Put It There
I’m sure you’ve come across the expression, “a place for everything, and everything in its place.” It makes a lot of sense. It sums up the whole idea of neatness and order. You can’t put things away properly, if you don’t know where they go. And you can’t find anything very easily, unless you know where it’s supposed to be.
But there are levels of orderliness. At first glance, everything may appear shipshape (an expression reflecting the need to be very orderly in a confined space.) But going below the surface may be like opening the proverbial can of worms. And digging deeper still, you may find you’ve opened the legendary Pandora’s Box, which supposedly contained all the evils of the world.
People coming to my headquarters for the first time, often exclaim “How orderly everything looks!” But I know that, if they were to open a single file-cabinet, they would find a disorderly collection of old and new files, each containing a disorderly collection of papers. It all needs to be sorted, and much of it should be thrown away. But who has the time or patience or interest or incentive? It’s much easier (while there is space) to just keep adding new material, than to do anything with all the old accumulated stuff.
I once satirized this craving for at least superficial orderliness: “BEFORE BURNING THESE PAPERS, LET ME MAKE SURE THEY’RE IN ALPHABETICAL ORDER.”

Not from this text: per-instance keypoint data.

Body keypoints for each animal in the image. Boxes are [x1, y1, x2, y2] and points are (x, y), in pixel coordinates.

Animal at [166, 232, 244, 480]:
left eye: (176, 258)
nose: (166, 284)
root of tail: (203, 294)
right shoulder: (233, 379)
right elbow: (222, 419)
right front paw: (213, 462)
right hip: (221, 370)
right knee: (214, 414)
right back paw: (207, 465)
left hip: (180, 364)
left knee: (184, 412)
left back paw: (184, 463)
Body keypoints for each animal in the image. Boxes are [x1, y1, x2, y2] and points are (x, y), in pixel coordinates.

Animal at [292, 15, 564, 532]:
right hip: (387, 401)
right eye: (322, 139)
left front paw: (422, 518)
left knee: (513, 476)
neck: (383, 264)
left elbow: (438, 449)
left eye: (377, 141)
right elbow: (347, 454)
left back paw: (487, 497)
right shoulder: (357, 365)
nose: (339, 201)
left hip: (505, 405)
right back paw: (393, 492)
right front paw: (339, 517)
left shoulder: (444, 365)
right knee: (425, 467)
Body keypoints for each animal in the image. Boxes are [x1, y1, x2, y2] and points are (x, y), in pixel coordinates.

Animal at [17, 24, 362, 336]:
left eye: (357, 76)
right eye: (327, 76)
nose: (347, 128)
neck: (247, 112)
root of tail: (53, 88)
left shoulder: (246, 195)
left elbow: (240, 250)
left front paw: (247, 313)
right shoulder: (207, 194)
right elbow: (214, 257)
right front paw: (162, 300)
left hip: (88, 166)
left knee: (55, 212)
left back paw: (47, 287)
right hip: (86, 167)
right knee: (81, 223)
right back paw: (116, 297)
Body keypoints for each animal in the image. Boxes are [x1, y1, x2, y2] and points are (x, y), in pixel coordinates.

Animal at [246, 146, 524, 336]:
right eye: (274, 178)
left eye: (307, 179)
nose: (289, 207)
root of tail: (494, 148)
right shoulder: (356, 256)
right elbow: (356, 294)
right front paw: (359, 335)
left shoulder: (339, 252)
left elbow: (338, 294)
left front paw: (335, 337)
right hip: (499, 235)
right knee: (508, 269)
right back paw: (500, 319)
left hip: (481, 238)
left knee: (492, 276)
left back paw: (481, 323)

You may think that computers have solved all these problems. And indeed, it is now possible to alphabetize a long list, with breathtaking speed. But no such tricks can cure the disorder of one’s own mind, which is simply reflected in the contents of your computer. Like our old “folders” and “files” whose names they appropriated, computers constitute only a deeper level in the essential disorder of the Universe.
Yet “order” of some kind remains an ideal. Why, for example, do we venerate the concept of “Law and Order”? Because laws by themselves are useless without an orderly framework within which they can operate. “Order in court!” is the stern reminder that the machinery of the Law is unable to function in a milieu of chaos.
That’s why a book called Robert’s Rules of Order is one of the most revered and frequently consulted publications in America. Other countries and cultures have their own equivalents – but the basic subject is simply how to conduct meetings. Since it stems from practices developed over centuries by the British House of Commons, the generally-applied term is “Parliamentary Procedure.”
Similarly, there are books with the rules of card games and other games, now published under the generic name of Hoyle, in tribute to an 18th Century authority, Edmond Hoyle (just as any modern dictionary can now legally call itself “Webster’s” in recognition of the great American lexicographer, Noah Webster).
Fortunately, or unfortunately, there are no such clear-cut guidelines for human relations in general, no rule-books for the conduct of friendships, much less for “love affairs” – apart from the conversation-stopper that “All’s fair in love and war.”
Speaking of war, there have in fact, in recent centuries, been many serious attempts to regulate the conduct of warfare – although that seems almost a contradiction in terms, since we all know that war is what happens when attempts at order break down.
It is much more pleasant to consider other expressions about orderliness – such as “apple pie order.” How nice to contemplate a well-constructed apple pie. But I’m sorry to tell you that those words probably come from a mis-rendering into English of a French expression meaning “neatly folded linen.”
And what about “getting your ducks in a row?” There are various theories, but the one I like best is the simplest: that a mother duck likes to see her ducklings walking in a straight row behind her.
And finally, sticking with our feathered friends, we have “pecking order,” a term which has been around since some German scientists propounded it in 1927. We all have a general idea that it refers to a hierarchy of status, as observed among chickens, i.e. who can “lawfully” peck whom. What interests me is that the establishment of a pecking order is considered a positive feature (at least among chickens) since it makes for an orderly community.
Now it’s time for you, as an orderly person, to put this article in its place – and I can only hope that, if it’s the wastebasket, you put it in there very neatly.